The soil is a complex ecosystem with thousands of different organisms living and interacting together, each providing a different service to the ecosystem. Increasing the amount of biological diversity in a farm system through practices such as cover crops, and crop rotations help build healthy soils as well as prevent disease issues. Using a mix of cover crops with both fibrous and tap roots can help access more of the soil profile and break up compaction issues additional including legumes and nitrogen scavenging cover crops can help cycle soil nutrients.
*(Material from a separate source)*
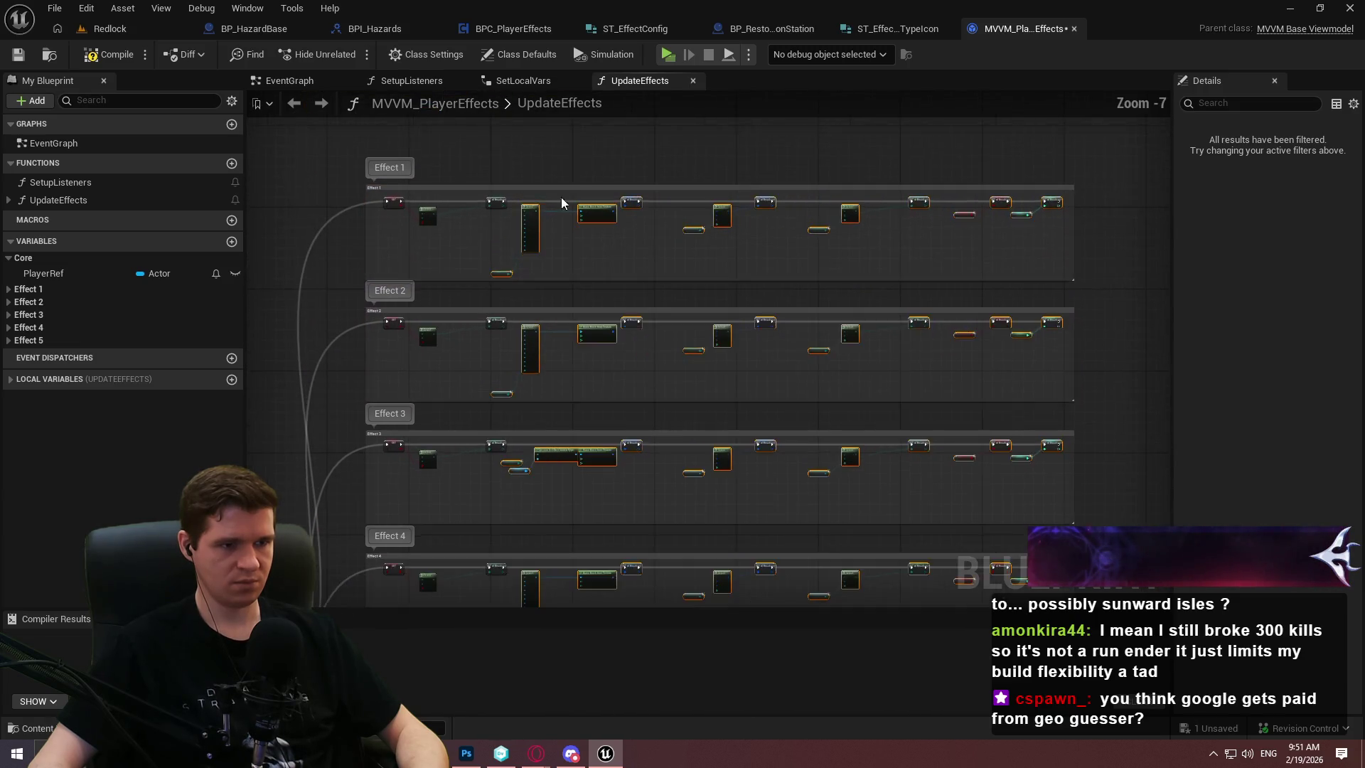
drag(992, 216, 1045, 206)
click(966, 420)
The soil is a key part of the carbon cycle where carbon can be collected, stored, and cycled for the benefit of living organisms. Using Photosynthesis, growing plants is the key to collecting atmospheric carbon and turning it into organic forms that can be used and stored. Through photosynthesis, plants turn CO2 into sugars and organic materials that supply soil biology with food. Soil biology uses this food source to build soil, including organic matter and soil aggregates. Without the flow of carbon into the soil from living plants, the soil biology starts to each the biological glues and organic material in the soil.
Integrating grazing livestock back into the crop system helps with the cycling of nutrients by breaking down plant residue into organic forms of nutrients (urine and manure). Livestock help to diversify the economic income of the operation and can utilize cover crops that are grown for forage. Livestock increases the biological activity in the soil by serving as a vector for inoculating the soil with beneficial microbes.